Standalone model scores represent a single model prompted with the codebase. Guardix runs a multi-agent pipeline with architecture understanding, 23 parallel checklist agents, and multi-model validation — the same pipeline used in production, with no benchmark-specific modifications.
What we are improving
Based on this benchmark, we are prioritizing four improvements:
- Noise reduction — Tightening normalization and deduplication to keep finding counts in the 30–60 range where recall is 98.6%. This is the highest-leverage change.
- Multi-pass coverage — When a contract has multiple bugs, the agent currently finds one and moves on.

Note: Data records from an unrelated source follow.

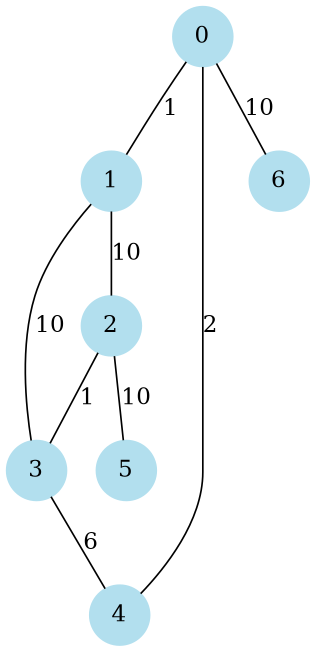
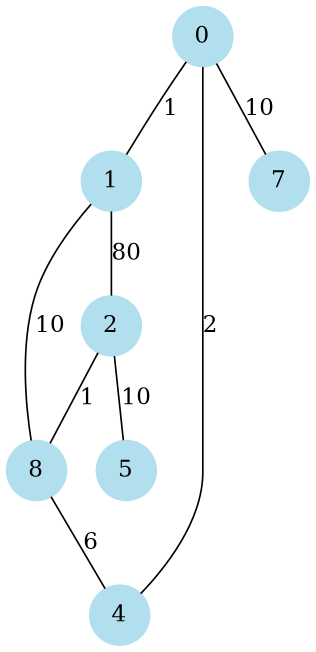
  graph {
    node [color=lightblue2 shape=circle style=filled]
    n1 [label=0]
    n2 [label=1]
    n3 [label=4]
-   n4 [label=6]
+   n4 [label=7]
    n5 [label=2]
-   n6 [label=3]
+   n6 [label=8]
    n7 [label=5]
    n1 -- n2 [label=1]
    n1 -- n3 [label=2]
    n1 -- n4 [label=10]
-   n2 -- n5 [label=10]
+   n2 -- n5 [label=80]
    n2 -- n6 [label=10]
    n5 -- n6 [label=1]
    n5 -- n7 [label=10]
    n6 -- n3 [label=6]
  }
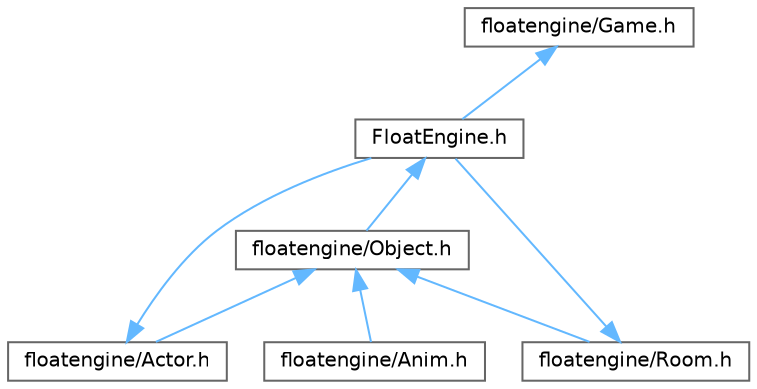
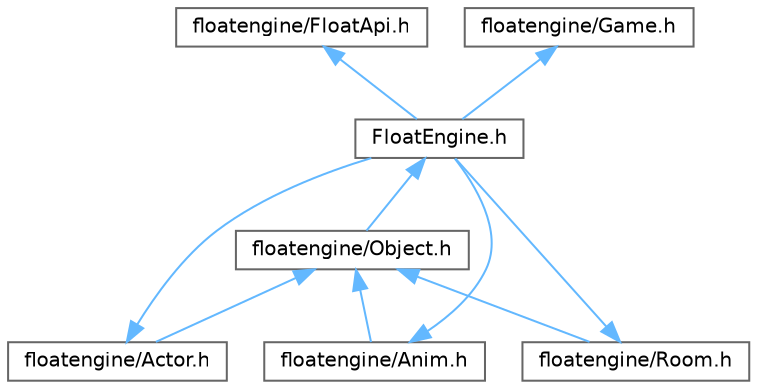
  digraph {
    node [color=grey40 fillcolor=white fontname=Helvetica fontsize=10 shape=box style=filled]
    edge [color=steelblue1 dir=back fontname=Helvetica fontsize=10 labelfontname=Helvetica labelfontsize=10 style=solid]
+   n1 [height=0.2 label="floatengine/FloatApi.h" width=0.4]
    n2 [height=0.2 label="FloatEngine.h" width=0.4]
    n3 [height=0.2 label="floatengine/Object.h" width=0.4]
    n4 [height=0.2 label="floatengine/Game.h" width=0.4]
    n5 [height=0.2 label="floatengine/Actor.h" width=0.4]
    n6 [height=0.2 label="floatengine/Anim.h" width=0.4]
    n7 [height=0.2 label="floatengine/Room.h" width=0.4]
+   n1 -> n2
    n2 -> n3
    n3 -> n5
    n3 -> n6
    n3 -> n7
    n4 -> n2
    n5 -> n2
+   n6 -> n2
    n7 -> n2
  }
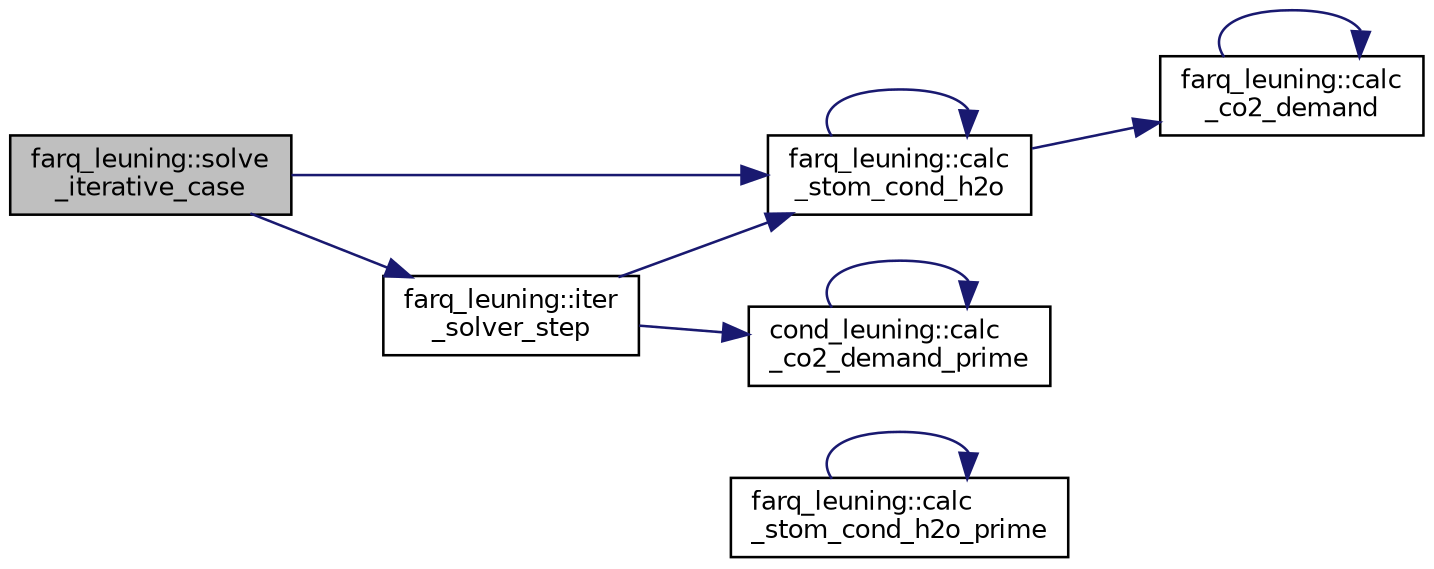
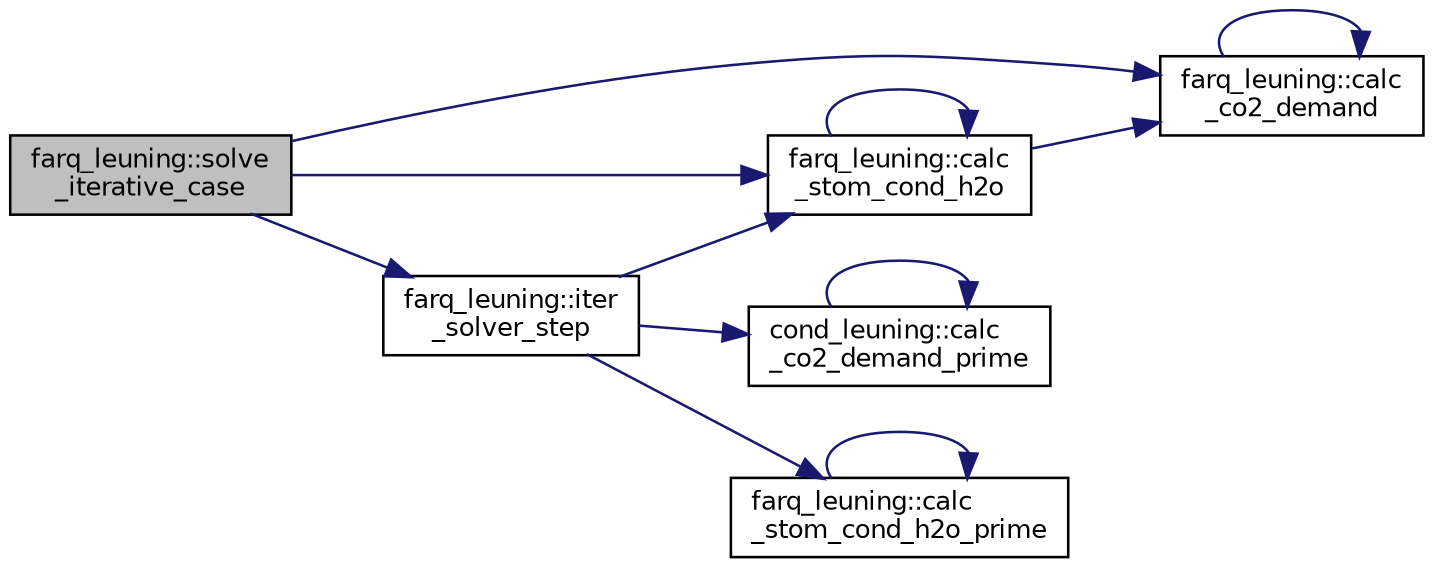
  digraph {
    rankdir=LR
    node [color=black fillcolor=white fontname=Helvetica fontsize=10 shape=record style=filled]
    edge [color=midnightblue fontname=Helvetica fontsize=10 labelfontname=Helvetica labelfontsize=10 style=solid]
    n1 [fillcolor=grey75 fontcolor=black height=0.2 label="farq_leuning::solve\l_iterative_case" width=0.4]
    n2 [height=0.2 label="farq_leuning::calc\l_co2_demand" width=0.4]
    n3 [height=0.2 label="farq_leuning::calc\l_stom_cond_h2o" width=0.4]
    n4 [height=0.2 label="farq_leuning::iter\l_solver_step" width=0.4]
    n5 [height=0.2 label="cond_leuning::calc\l_co2_demand_prime" width=0.4]
    n6 [height=0.2 label="farq_leuning::calc\l_stom_cond_h2o_prime" width=0.4]
+   n1 -> n2
    n1 -> n3
    n1 -> n4
    n2 -> n2
    n3 -> n2
    n3 -> n3
    n4 -> n3
    n4 -> n5
+   n4 -> n6
    n5 -> n5
    n6 -> n6
  }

We are adding coverage-aware re-scanning that forces deeper exploration of already-flagged areas.
- Protocol knowledge packs — For common DeFi integrations (Pendle, Uniswap, Aave, Chainlink, Gnosis Safe, Seaport), adding specialized checks that verify usage matches the external protocol's expected patterns.
- Signature binding verification — For every ecrecover or signature check, automatically verifying what the signed payload binds to: chain ID, contract address, nonce, full call data. This directly addresses the 6 signature replay misses.
Reproducibility
The EVMBench ground truth is publicly available in OpenAI's frontier-evals repository. The scoring methodology, judge prompt, and match criteria are documented there. We ran the standard Guardix pipeline and scored results using the official detect-mode evaluation. Our per-audit results are published in full above.
We believe transparent benchmarking is important for the security tooling space. If you are building or evaluating AI security tools, we encourage you to run against EVMBench and publish your results. The more data points the community has, the better teams can make informed decisions about their security stack.